Una de las teorías acerca de la “epidemia de baile de 1518” es que surgió como una protesta de la población contra la enfermedad, la miseria y la opresión. Otras versiones apuntan que las autoridades de la época, convencidas de que la danza podía sanar a los bailadores-enfermos (que sufrían fiebres altas), animaron el terrible espectáculo construyendo un escenario y contratando a músicos para alegrar “la fiesta”. En el caso de Glazer, la película la anima la genial Mica Levi, autora de la música de Under the Skin y The Fall, que se dedica a martillear la banda sonora de Strasbourg 1518 con un derroche percusivo de beats electrónicos. Eso sí, en un determinado momento, cuando los cuerpos de los bailarines firman una tregua momentánea, la partitura de Levi incorpora el canto de unos pájaros: esa banda sonora natural que muchos redescubrimos más allá de nuestras ventanas durante los días de confinamiento y parálisis urbana. Pero el sosiego no suele perdurar en la obra de Glazer, y el canto pajaril pronto transmuta en un nuevo frenesí electrónico, que acompaña al portentoso collage de micro-movimientos con el que se cierra la película. Abrazando una concepción trepidante del montaje, Glazer atomiza los gestos de los bailarines para componer un exorcismo colectivo del alma humana.

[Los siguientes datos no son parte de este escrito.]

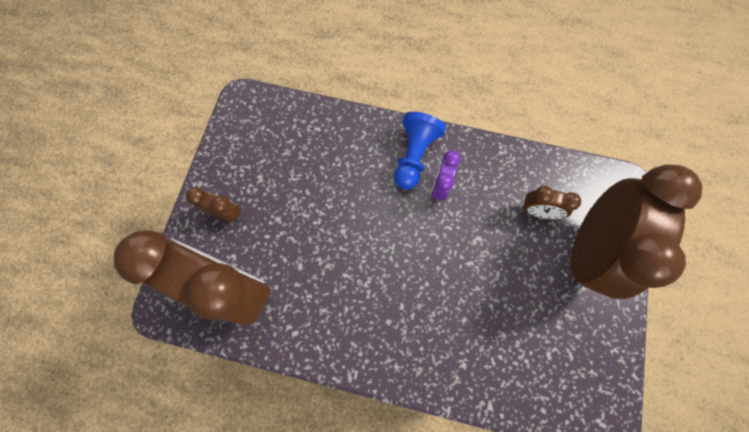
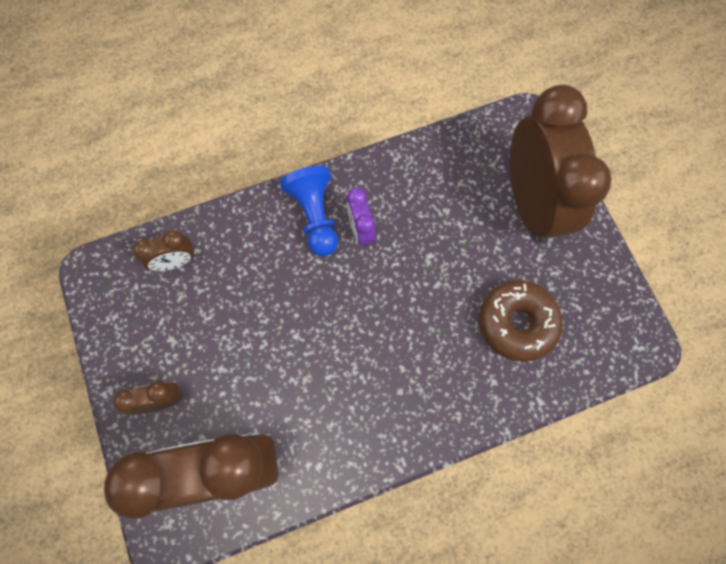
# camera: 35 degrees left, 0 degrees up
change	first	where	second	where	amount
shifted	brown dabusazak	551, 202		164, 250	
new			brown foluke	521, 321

En su recta final, Strabourg 1518 se emparente con el estudio de la fisicidad resquebrajada y doliente que hilvana la obra del francés Philippe Grandrieux, aunque Glazer, en su empeño por comunicar los cuerpos troceados de sus bailarines, parece invocar un encuentro posible, un diálogo universal y democrático, una idea que también transluce en los títulos de crédito finales, donde los nombres aparecen por estricto orden alfabético, sin jerarquía aparente. Es una encomiable manera de abanderar el manido eslogan del todos-somos-uno sin caer en el simplismo babeliano de la dupla Iñárritu-Arriaga y escapando de la estafa aséptica de los United Colors of Benetton. Alimentando una cierta rabia contra la máquina, Strasbourg 1815 podría verse como la súplica con la que Glazer se disculpa por haber filmado el anuncio Frozen Moment, en el que el planeta entero se detenía para contemplar el atletismo victorioso y las zapatillas Nike de Michael Jordan, o también por haber regalado a Levi’s el icónico spot de Freedom to Move, donde un Romeo y una Julieta con tejanos atravesaban, gracias a la fantasía digital, todas las paredes que se interponían en su sprint hacia la libertad (por cierto, el anuncio lo protagonizaba Nicolas Duvauchelle, que debutó en el cine justamente con Beau Travail de Denis). En Strabourg 1815 no es un ideal consumista ni un espectáculo de masas lo que reúne a los protagonistas, sino la desesperación; tampoco es posible atravesar unas paredes que se alzan como muros indestructibles y alienantes. Solos ante el peligro, con sus cuerpos como último enclave de libertad, los herederos de Bausch dan forma humana a la figura del felino salvaje atrapado entre barrotes. Sumidos en un ir y venir desquiciado, esperan al momento en que se abrirán las puertas.